Crabb’s disappearance – initially there was no body and no evidence that a diver had died, let alone been murdered – made front page news. However, there were so many different stories and theories about the incident that it cast only a small shadow over the visit. The Times came closest to the truth with its coverage of the event, but – strongly identified with and supportive of Eden’s Conservative Party – the newspaper mysteriously backed away from the story the next day. There was certainly a successful exercise in damage limitation that lasted until after the Soviet visitors had departed.

It was almost a year later that a body in a frogman suit was found floating near Pilsey Island in Chichester Harbour. The head and both hands were missing, making identification impossible using the technology of the time, but the coroner was satisfied that it was the body of Crabb. Rumours that Crabb lived on, becoming a Soviet secret agent or possibly a double agent, still persist.

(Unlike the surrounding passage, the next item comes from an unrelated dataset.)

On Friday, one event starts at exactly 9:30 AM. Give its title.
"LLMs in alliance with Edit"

As a direct result of this incident, Eden forced Major-General John Sinclair, the Director-General of MI6 to resign, replacing him with Sir Dick White, previously the Director-General of MI5.

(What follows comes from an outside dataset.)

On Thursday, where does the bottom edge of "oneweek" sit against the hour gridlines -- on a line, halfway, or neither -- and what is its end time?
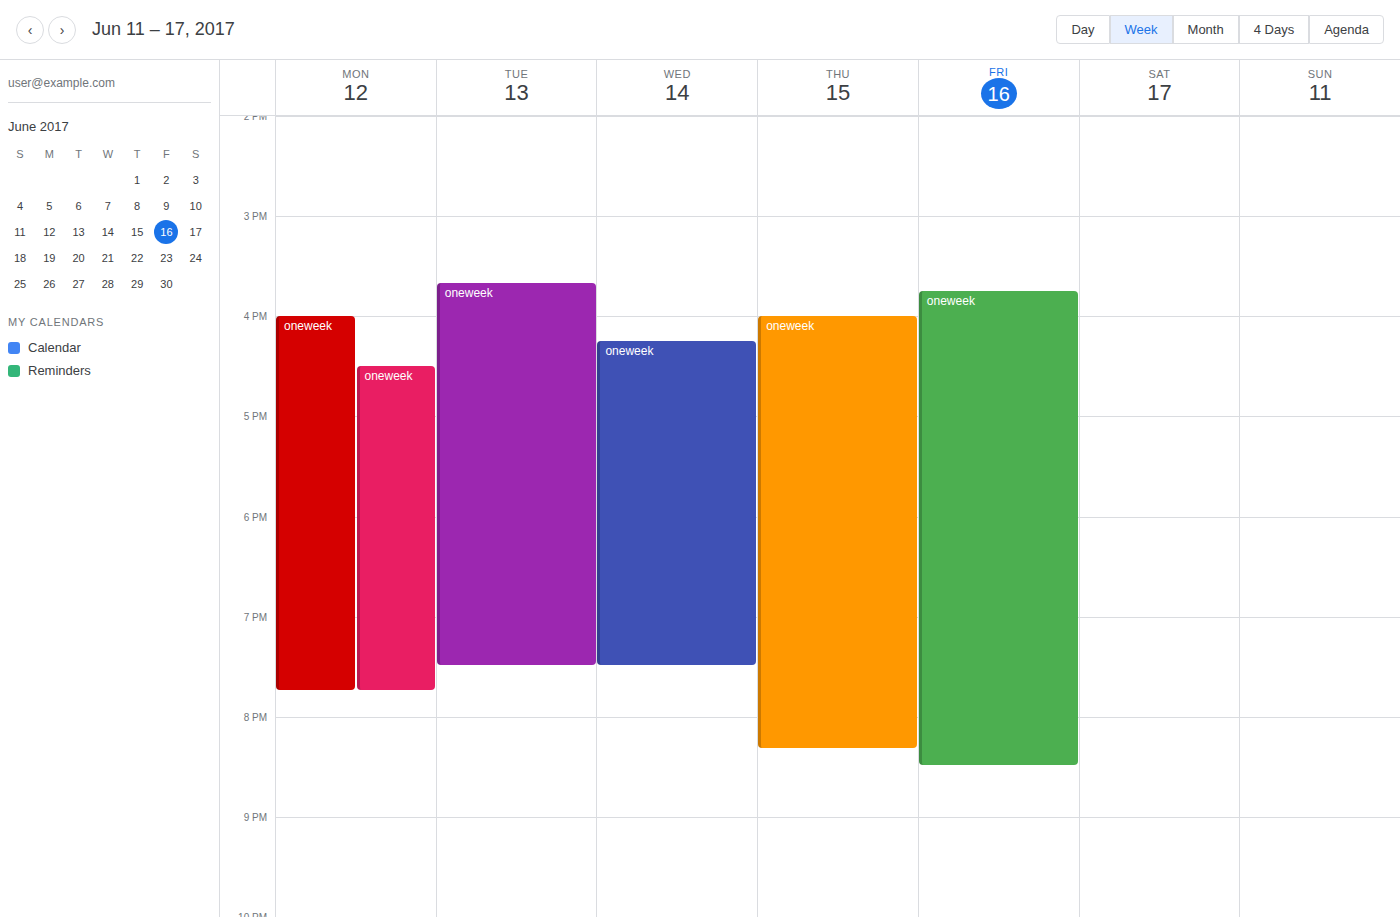
8:20 PM -- neither: 20 minutes below the 8 PM line and 40 minutes above the 9 PM line.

Just three days after the diving incident, on 22 April, another near-disaster came close to scuppering the ‘goodwill’ visit. This time, Serov was responsible.

Serov had never approved of allowing the West’s Berlin tunnel continued operation. His Stalinist instinct was to take immediate action to terminate any espionage activity as soon as it was discovered, but Sergei Kondrashev – now back in Moscow after being Blake’s spymaster in London – prevailed upon him to allow the cable-tapping to continue, in order to protect Blake’s identity as a double agent.

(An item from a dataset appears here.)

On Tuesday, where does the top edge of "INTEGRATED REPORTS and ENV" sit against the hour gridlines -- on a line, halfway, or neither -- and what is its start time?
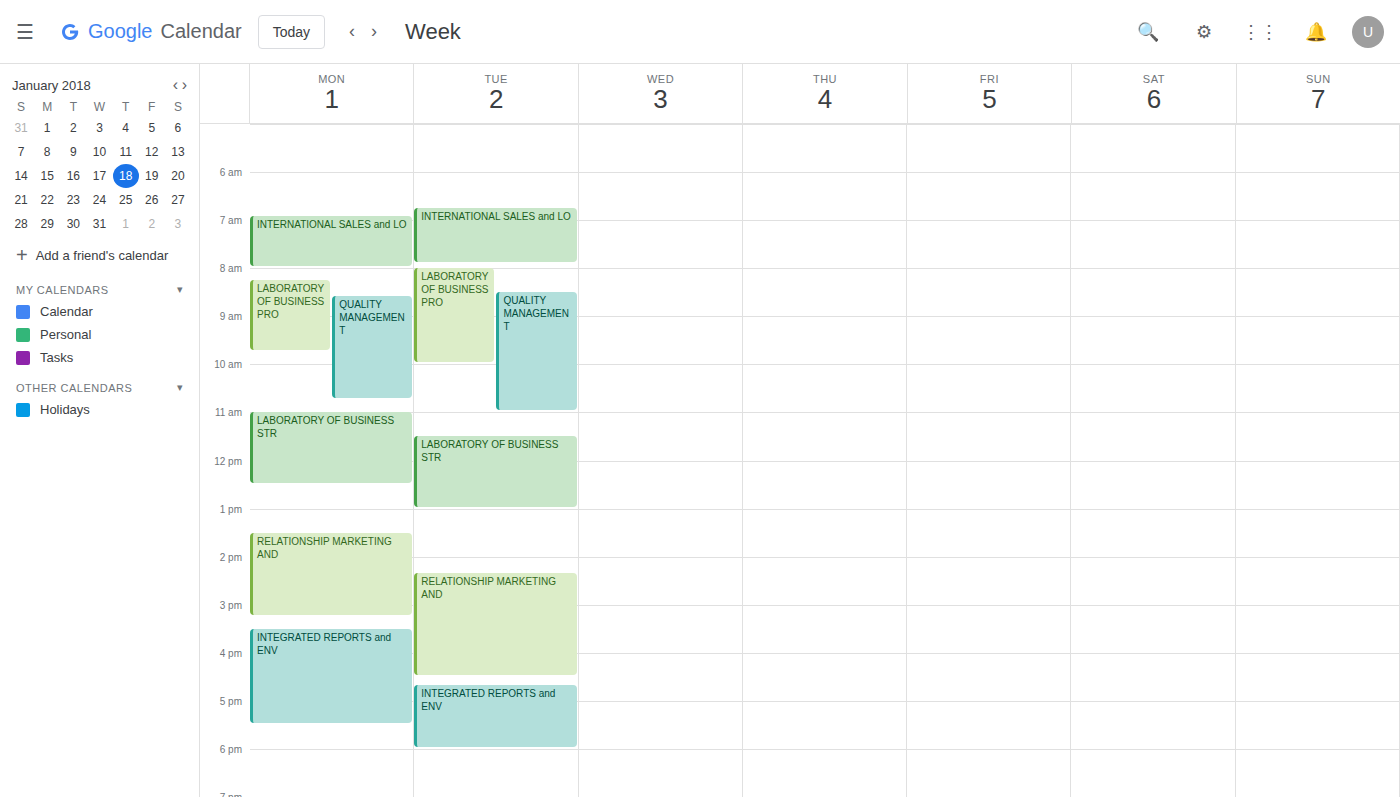
4:40 PM -- neither: 40 minutes below the 4 PM line and 20 minutes above the 5 PM line.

Conditions towards the end of April were right for the fortuitous ‘discovery’ of the tunnel and Serov gave instructions to proceed. Someone – it may have been Kondrashev – suggested that, in the light of the goodwill visit by Bulganin and Khrushchev, all of the blame for the tunnel should be placed on the Americans and none on the British. This saved the day – and the face of Her Majesty’s government.

In spite of the two near-disasters, Khrushchev and Bulganin enjoyed their nine days in the United Kingdom. The highlights for Khrushchev in particular were the incredible performance of Margot Fonteyn in a ballet at Covent Garden, and the visit to Edinburgh. He was overwhelmed with the rugged beauty and history of Edinburgh Castle, and so taken with the library in Edinburgh University that he arranged for the chief librarian to go to Moscow for six months and set up something similar in the Moscow State University library.

As goodwill visits go, it had been a civilised diplomatic success. Talks were ‘constructive’. The resulting joint communiqué pledged both nations to seek peace in the Middle East through the United Nations, to give guarantees not to use nuclear weapons, to reach agreement on disarmament, to make a significant increase in cultural exchanges, and to record a Soviet ‘aim’ to spend £1,000 million on British goods and services over the next five years. Eden accepted an invitation from Bulganin to visit the Soviet Union and publicly thanked Bulganin and Khrushchev for their ‘patience and perseverance’ during their stay in Britain.

The most unsavoury parts of the visit, according to later writings and reports, were obligatory meetings with leading members of Britain’s opposition Labour Party. The uncouth, heavy-drinking George Brown, a future deputy leader of the party and Foreign Secretary, was particularly obnoxious.

The afterglow of the visit soon faded as the Suez Canal crisis developed through the summer and into the autumn of 1956, when the Soviet Union sided with and assisted Egypt against Britain, France and Israel. In the end, it was the non-participation and veiled criticism of the United States, rather than Soviet support for Egypt, that caused France and Britain to back down.